"3,6 Milliarden mehr Staatsschulden bis 2020"
"3,6 Milliarden mehr Staatsschulden bis 2020"
(CBu) - In seinem Gutachten zum Budget 2017 warnt der "Conseil national des finances publiques" (CNFP) vor einer "wesentlichen Verschlechterung der Staatsfinanzen". Laut CNFP-Präsident Romain Bausch sind dafür vor allem die Kosten der Steuerreform verantwortlich. Diese wirken sich sowohl auf die mittelfristige Finanzplanung als auch auf die voraussehbare Entwicklung der Staatsschulden aus.
Laut dem Gutachten werden die Netto-Schulden des Staates bis 2020 um 3,6 Milliarden Euro bzw. 29 Prozent ansteigen. Im Vergleich zu den meisten anderen EU-Staaten würde Luxemburg zwar immer noch gut dastehen. So werde der Schuldenstand in Bezug zum BIP nur leicht ansteigen (von 23,2 Prozent in 2016 auf 23,7 Prozent in 2020). Dennoch müsse man in absoluten Zahlen nach einer kurzzeitigen Stabilisierung in den vergangenen Jahren jetzt wieder eine Beschleunigung der Staatsverschuldung konstatieren, so Bausch.
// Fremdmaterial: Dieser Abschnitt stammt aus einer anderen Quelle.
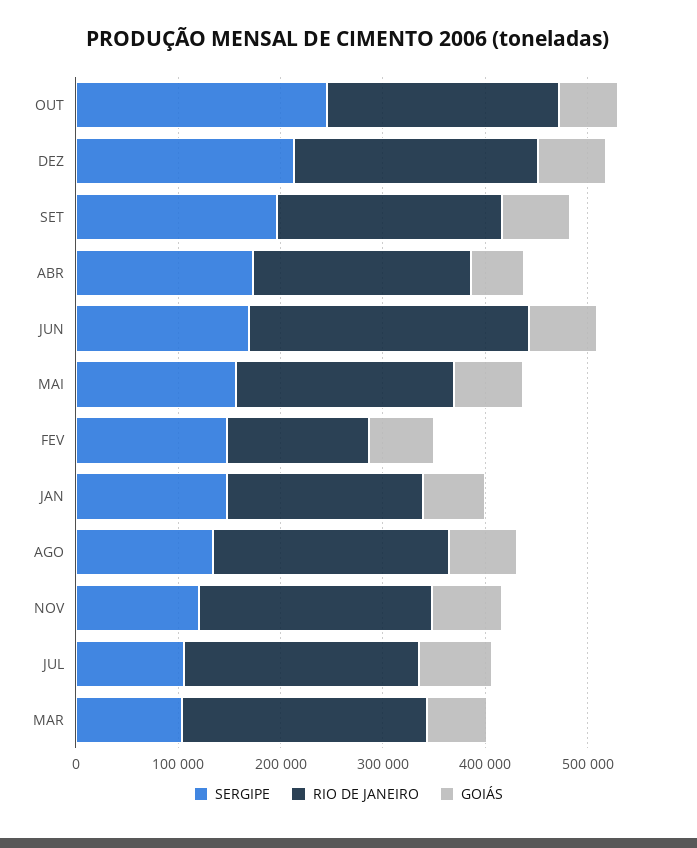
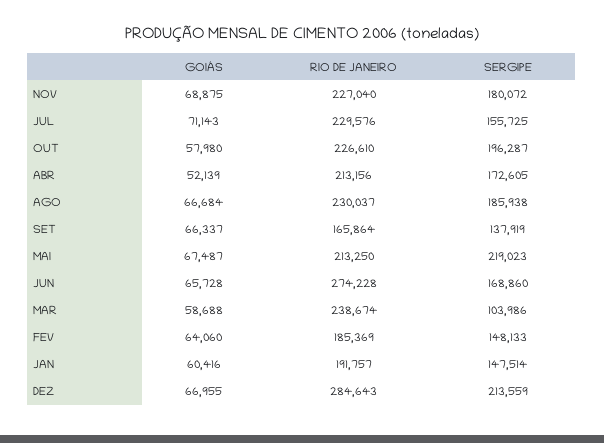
SERGIPE, OUT: 240000 -> 196287
RIO DE JANEIRO, DEZ: 240000 -> 284643
SERGIPE, SET: 200000 -> 137919
RIO DE JANEIRO, SET: 220000 -> 165864
SERGIPE, MAI: 160000 -> 219023
RIO DE JANEIRO, FEV: 140000 -> 185369
SERGIPE, AGO: 140000 -> 185938
SERGIPE, NOV: 120000 -> 180072
SERGIPE, JUL: 100000 -> 155725

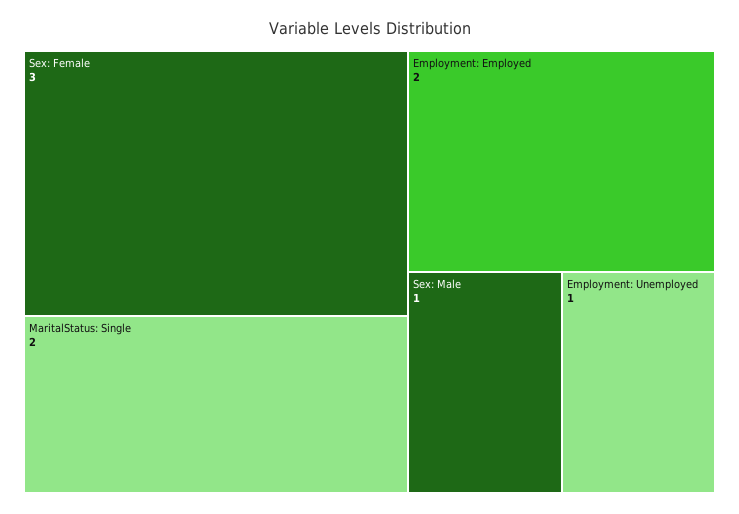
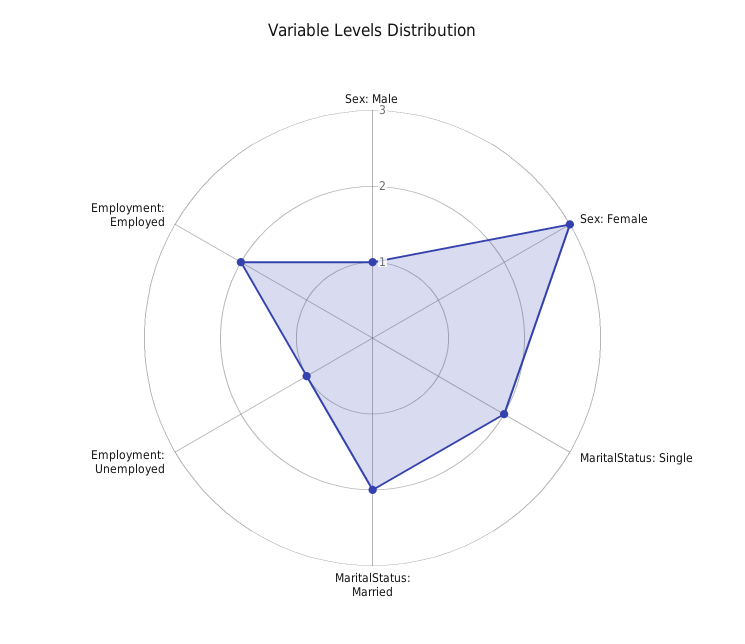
MaritalStatus: Married: none -> 2

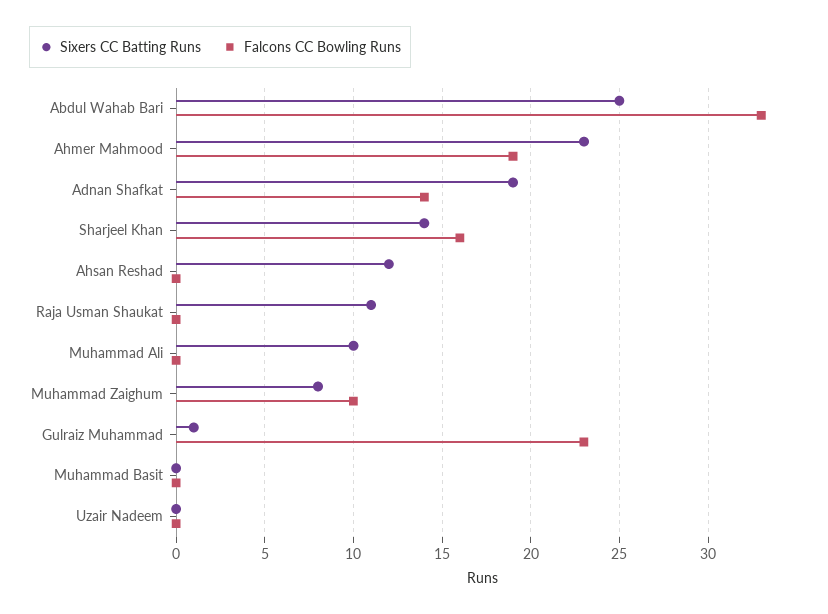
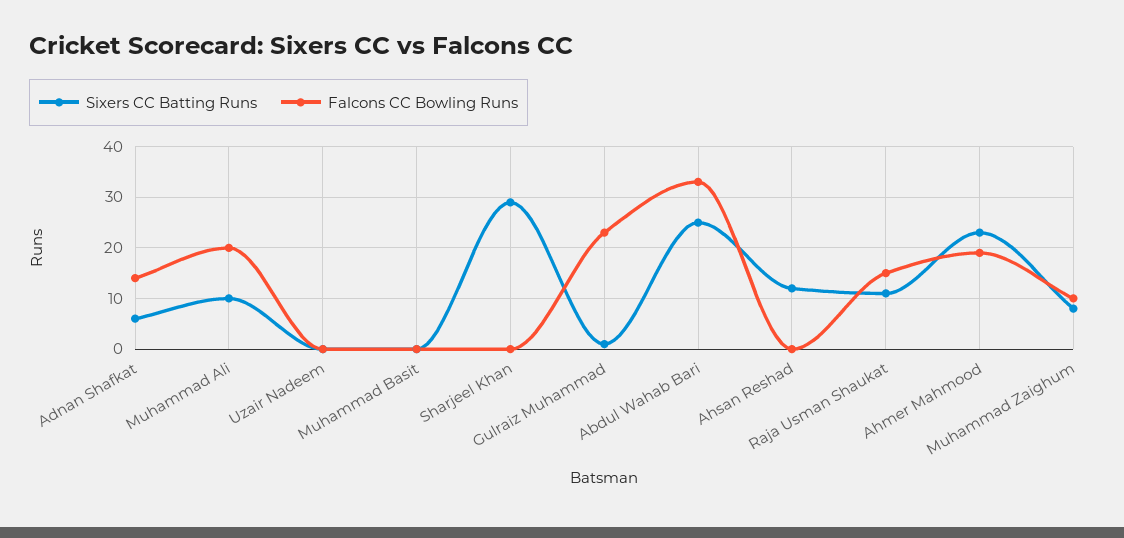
Sixers CC Batting Runs, Adnan Shafkat: 19 -> 5
Sixers CC Batting Runs, Sharjeel Khan: 14 -> 30
Falcons CC Bowling Runs, Sharjeel Khan: 16 -> 0
Falcons CC Bowling Runs, Raja Usman Shaukat: 0 -> 15
Falcons CC Bowling Runs, Muhammad Ali: 0 -> 20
Regierung verfolgt "flexiblere Schuldenpolitik"
Der CNFP stellt zudem fest, dass sich die Regierung in ihrer Finanzplanung nur wegen der langfristigen Prognose des ominösen "1,1-Millionen-Einwohnerstaates" noch im Rahmen der EU-Budgetregeln bewegt. Die Anpassung des mittelfristigen Haushaltsziels ("objectif budgétaire à moyen terme") von +0,5 Prozent des BIP auf -0,5 Prozent des BIP sei dabei nur ein Faktor, so Bausch. Das Szenario des Jahres 2060 sieht zudem eine Verdopplung des Schuldenstandes des Staates auf 60 Prozent des BIP vor.
Romain Bausch spricht in diesem Zusammenhang von einer "flexibleren Schuldenpolitik" der Regierung. Ohne auf die politischen Beweggründe einzugehen, stellt er fest, dass die Steuerreform mit ihren ab 2018 prognostizierten Einnahmeausfällen in Höhe von über 500 Millionen Euro jährlich die budgetären Aussichten des Staates trübt. Dies wirke sich freilich vor allem auf den Haushalt des Zentralstaats aus, dessen Defizit von nahezu einer Milliarde Euro für 2017 nur von den anhaltend positiven Aussichten der Finanzen von Gemeinden und Sozialversicherung aufgefangen werden könne.
Mit der neuen Schuldenpolitik mache sich Luxemburg letztlich angreifbar für eventuelle neue Finanz- oder Wirtschaftskrisen. "Die aktuelle Finanzpolitik verkleinert den Spielraum, um künftige Schocks zu verkraften", warnt Bausch.
Steuerreform Hauptgrund für schlechte Prognosen
Die schlechteren Zahlen würden nämlich von nach wir vor guten Konjunkturaussichten begleitet. Die entsprechenden makroökonomischen Prognosen seien aber mit Vorsicht zu genießen, betont Bausch. Schon für 2015 habe sich das Finanzministerium verschätzt; im Stabilitäts- und Wachstumsprogramm vom April 2016 sei man für 2015 noch von 4,8 Prozent Wachstum ausgegangen, das reale Wachstum belaufe sich jetzt aber auf nur 3,5 Prozent.
Schließlich zeigt das Gutachten des CNFP auf, dass der Anstieg der Staatsschulden nicht - wie von politischer Seite oft kommuniziert - auf höhere Investitionen des Staates zurückgeht. Selbst wenn man nämlich die Investitionen auf dem Niveau von 2016 einfrieren würde, läge die Schuldenquote (Schulden im Vergleich zum BIP) in 2020 mit 23,6 Prozent nur marginal besser als die Prognosen der Regierung (23,7 Prozent) im Budget 2017.
Der "Conseil national des finances publiques" wurde 2014 aufgrund der europäischen Gesetzgebung zur Kontrolle der Haushaltspolitiken der EU-Staaten ins Leben gerufen. Er soll die Einhaltung der budgetären Regeln überwachen und die budgetären und makroökonomischen Prognosen der Regierung bewerten. Der CNFP wird aus dem Budget des Finanzministeriums finanziert, arbeitet aber ähnlich wie der Rechnungshof politisch unabhängig.
CNFP-Präsident Romain Bausch war früher unter anderem als langjähriger Generaldirektor der SES und zuvor als "Administrateur général" im Finanzministerium tätig. Die operativen Tätigkeiten des CNFP werden aktuell von zwei Mitarbeiterinnen übernommen.